Transcribed from History of Wyandotte County Kansas and its people ed. and comp. by Perl W. Morgan. Chicago, The Lewis publishing company, 1911. 2 v. front., illus., plates, ports., fold. map. 28 cm. [Vol. 2 contains biographical data. Paged continuously.] p. 797 transcribed by Landon Blish, student from USD 508, Baxter Springs Middle School, Baxter Springs, Kansas, on March 1, 2001.

Earnest Howard Embry

EARNEST HOWARD EMBRY, general farmer and stock raiser near Piper, Kansas, ranks with the representative citizens of Wyandotte county. Mr. Embry was born in Douglas county, Kansas, July 14, 1861, son of Gibson H. and Josephine (Johnson) Embry, the former a native of Kentucky and the latter of Pennsylvania. Mr. Embry's father, and grandfather Johnson were among the pioneers of Lawrence, Kansas, and in its infancy worked hard to promote its growth and development. They built the old Johnson Hotel, a well known hostelry in those days, which was burned by Quantrell during the war. Gibson H. Embry and his wife are now living, retired, at San Antonio, Texas. Their children, nine in number, are all residents of Kansas. Their names in order of birth are as follows: Issola, Alberta, Clifton, Mabel, Ralph, Clarence, Harold, Avis and Earnest H.

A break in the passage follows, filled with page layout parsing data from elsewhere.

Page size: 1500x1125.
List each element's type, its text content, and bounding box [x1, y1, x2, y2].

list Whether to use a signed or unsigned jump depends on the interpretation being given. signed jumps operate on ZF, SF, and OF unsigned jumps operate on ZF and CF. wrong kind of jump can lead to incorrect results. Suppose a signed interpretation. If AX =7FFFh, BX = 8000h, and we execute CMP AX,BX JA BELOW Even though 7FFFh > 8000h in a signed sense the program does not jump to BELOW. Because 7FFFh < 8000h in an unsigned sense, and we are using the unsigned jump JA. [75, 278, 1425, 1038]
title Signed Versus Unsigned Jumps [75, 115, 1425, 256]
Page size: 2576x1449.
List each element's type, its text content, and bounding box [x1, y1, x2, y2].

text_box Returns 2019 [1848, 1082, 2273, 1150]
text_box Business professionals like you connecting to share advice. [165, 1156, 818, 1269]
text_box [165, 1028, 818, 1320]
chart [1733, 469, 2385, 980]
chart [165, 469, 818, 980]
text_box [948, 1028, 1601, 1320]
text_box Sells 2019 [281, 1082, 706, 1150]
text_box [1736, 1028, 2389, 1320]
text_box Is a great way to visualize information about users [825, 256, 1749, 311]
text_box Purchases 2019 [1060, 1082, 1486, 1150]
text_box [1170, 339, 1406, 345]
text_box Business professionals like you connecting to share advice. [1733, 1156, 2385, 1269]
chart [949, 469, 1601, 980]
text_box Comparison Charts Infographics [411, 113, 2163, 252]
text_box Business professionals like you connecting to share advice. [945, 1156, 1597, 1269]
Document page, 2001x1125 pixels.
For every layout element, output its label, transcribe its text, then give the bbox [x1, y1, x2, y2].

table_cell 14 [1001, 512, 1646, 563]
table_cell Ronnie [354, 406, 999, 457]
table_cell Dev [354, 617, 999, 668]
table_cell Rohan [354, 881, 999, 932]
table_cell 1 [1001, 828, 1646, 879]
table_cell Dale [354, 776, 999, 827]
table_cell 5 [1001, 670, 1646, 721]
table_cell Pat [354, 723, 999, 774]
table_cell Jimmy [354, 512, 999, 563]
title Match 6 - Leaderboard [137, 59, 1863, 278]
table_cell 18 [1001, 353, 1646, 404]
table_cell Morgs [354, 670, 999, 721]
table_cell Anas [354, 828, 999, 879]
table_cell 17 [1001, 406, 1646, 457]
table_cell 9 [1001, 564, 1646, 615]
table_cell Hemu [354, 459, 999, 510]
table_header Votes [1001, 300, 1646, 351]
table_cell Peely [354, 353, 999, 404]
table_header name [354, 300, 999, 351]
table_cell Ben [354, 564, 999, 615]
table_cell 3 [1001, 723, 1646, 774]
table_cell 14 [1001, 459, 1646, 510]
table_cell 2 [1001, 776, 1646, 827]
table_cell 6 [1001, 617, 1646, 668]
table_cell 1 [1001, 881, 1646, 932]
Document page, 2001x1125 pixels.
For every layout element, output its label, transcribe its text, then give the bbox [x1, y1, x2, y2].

Earnest H. Embry spent his boyhood days on a farm in Franklin county, Kansas, and received his early education in the district schools, supplementing this training with a course in the agricultural school at Manhattan. His whole life has been devoted to farming. In 1897 he came to Wyandotte county, where he has since made his home. Here he has one hundred and sixty-seven acres, utilized for general farming and stock raising, and he is also the owner of a ranch comprising three hundred and twenty acres in San Juan county, New Mexico, near Flora Vista. His stock on his Kansas farm consists chiefly of horses and mules.

In 1890, Mr. Embry married Miss Clara Ware, of Grundy county, Missouri, and they have one son, Clyde L.

Mr. Embry, while not a member of any church, is inclined, as he says, "to lean toward the Methodist faith." His political creed is that of the independent. At the polls he picks out the best man, and always supports the man rather than the party. He is a member of the Modern Woodmen of America.